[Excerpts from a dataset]
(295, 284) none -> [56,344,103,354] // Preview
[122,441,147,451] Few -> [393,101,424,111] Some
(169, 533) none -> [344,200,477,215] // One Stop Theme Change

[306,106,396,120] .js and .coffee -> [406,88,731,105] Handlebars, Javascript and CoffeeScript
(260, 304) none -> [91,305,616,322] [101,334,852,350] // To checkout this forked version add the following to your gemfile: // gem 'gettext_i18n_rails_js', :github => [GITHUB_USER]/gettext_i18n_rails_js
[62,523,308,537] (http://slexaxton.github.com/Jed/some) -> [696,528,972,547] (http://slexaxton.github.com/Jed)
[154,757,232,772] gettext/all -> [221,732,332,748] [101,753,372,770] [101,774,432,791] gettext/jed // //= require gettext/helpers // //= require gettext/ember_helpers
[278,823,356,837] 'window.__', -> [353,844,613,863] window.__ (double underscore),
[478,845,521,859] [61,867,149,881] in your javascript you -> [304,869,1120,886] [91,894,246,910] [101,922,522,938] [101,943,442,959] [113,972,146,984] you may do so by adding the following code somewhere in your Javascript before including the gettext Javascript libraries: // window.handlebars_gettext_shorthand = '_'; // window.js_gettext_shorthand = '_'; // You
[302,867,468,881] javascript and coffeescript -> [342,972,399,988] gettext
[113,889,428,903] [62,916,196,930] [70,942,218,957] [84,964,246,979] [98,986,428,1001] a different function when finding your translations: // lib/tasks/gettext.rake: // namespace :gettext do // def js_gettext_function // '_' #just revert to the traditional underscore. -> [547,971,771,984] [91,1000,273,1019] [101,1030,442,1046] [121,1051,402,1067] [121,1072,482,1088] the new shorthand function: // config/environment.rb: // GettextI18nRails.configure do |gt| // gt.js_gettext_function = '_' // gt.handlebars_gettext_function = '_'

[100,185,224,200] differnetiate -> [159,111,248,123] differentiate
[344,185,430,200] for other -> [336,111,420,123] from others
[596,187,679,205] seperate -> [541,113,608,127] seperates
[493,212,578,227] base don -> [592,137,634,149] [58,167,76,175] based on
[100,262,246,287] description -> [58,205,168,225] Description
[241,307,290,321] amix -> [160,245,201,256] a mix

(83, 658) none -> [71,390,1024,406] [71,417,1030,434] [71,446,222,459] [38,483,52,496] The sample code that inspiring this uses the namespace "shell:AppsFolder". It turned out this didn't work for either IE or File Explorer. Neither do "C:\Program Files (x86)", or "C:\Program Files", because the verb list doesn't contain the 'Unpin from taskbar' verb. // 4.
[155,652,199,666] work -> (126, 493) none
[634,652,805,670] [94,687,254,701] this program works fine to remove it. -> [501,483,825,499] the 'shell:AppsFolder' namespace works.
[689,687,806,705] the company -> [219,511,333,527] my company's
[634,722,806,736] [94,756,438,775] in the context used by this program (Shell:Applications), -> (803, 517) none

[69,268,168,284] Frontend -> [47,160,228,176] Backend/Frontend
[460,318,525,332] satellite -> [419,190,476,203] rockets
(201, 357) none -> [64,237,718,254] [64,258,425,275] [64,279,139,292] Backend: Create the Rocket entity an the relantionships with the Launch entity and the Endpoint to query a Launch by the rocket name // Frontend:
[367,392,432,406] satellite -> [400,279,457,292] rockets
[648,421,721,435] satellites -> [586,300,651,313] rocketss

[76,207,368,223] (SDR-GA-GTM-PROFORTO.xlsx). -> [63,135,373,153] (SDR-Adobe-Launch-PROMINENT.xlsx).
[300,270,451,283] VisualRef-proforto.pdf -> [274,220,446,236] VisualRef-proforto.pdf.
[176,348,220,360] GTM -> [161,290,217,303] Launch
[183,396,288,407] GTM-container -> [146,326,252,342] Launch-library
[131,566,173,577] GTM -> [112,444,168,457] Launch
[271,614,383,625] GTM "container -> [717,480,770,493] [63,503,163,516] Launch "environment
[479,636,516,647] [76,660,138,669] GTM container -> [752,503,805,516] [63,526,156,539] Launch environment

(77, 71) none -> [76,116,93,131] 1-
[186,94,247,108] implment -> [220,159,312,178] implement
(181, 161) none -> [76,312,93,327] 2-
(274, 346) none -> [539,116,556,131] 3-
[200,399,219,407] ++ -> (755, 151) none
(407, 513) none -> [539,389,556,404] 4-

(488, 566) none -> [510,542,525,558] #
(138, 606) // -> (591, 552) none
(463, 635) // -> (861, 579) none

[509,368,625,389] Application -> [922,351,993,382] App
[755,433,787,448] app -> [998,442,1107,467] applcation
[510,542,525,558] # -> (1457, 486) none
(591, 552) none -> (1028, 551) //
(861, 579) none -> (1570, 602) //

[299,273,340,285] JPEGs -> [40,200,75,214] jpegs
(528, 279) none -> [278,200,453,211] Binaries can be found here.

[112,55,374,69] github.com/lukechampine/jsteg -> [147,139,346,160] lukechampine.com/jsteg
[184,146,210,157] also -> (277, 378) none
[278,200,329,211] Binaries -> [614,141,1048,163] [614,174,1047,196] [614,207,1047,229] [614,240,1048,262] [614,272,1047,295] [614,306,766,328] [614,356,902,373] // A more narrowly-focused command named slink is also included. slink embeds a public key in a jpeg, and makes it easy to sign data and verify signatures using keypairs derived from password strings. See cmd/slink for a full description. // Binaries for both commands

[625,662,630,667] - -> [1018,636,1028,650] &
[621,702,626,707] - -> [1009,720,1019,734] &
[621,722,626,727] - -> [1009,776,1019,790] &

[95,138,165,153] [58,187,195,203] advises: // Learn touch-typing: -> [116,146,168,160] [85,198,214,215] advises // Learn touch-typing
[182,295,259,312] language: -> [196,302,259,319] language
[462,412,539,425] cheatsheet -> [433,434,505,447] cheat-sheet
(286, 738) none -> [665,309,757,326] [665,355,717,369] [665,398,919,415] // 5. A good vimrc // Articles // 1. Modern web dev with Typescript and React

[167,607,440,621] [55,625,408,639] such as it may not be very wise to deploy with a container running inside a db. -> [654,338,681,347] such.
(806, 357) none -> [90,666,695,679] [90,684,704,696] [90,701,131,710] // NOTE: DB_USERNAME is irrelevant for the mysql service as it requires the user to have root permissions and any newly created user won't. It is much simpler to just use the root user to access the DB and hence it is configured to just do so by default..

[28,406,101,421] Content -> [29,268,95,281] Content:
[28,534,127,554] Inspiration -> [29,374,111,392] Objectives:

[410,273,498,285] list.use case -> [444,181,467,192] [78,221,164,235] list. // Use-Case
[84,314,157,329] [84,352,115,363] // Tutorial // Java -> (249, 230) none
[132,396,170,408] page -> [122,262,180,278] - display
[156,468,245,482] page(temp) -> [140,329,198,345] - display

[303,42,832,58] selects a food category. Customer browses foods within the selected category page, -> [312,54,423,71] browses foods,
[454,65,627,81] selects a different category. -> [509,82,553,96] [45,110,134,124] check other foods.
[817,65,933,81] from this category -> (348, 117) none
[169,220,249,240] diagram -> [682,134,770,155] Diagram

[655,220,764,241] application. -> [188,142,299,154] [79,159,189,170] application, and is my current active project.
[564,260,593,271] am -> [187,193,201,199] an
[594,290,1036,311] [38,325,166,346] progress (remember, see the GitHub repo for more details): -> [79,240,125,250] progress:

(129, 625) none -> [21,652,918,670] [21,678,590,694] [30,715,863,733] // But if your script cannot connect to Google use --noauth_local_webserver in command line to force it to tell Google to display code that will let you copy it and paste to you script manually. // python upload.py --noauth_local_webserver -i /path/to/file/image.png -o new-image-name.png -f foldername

■ **WRITTEN TASK**: Please give back the records exactly as written, beginning at the first line and including the line that holds "(260, 304) none" as the last.

■ **SOLUTION FOR THIS EXERCISE**:
(295, 284) none -> [56,344,103,354] // Preview
[122,441,147,451] Few -> [393,101,424,111] Some
(169, 533) none -> [344,200,477,215] // One Stop Theme Change

[306,106,396,120] .js and .coffee -> [406,88,731,105] Handlebars, Javascript and CoffeeScript
(260, 304) none -> [91,305,616,322] [101,334,852,350] // To checkout this forked version add the following to your gemfile: // gem 'gettext_i18n_rails_js', :github => [GITHUB_USER]/gettext_i18n_rails_js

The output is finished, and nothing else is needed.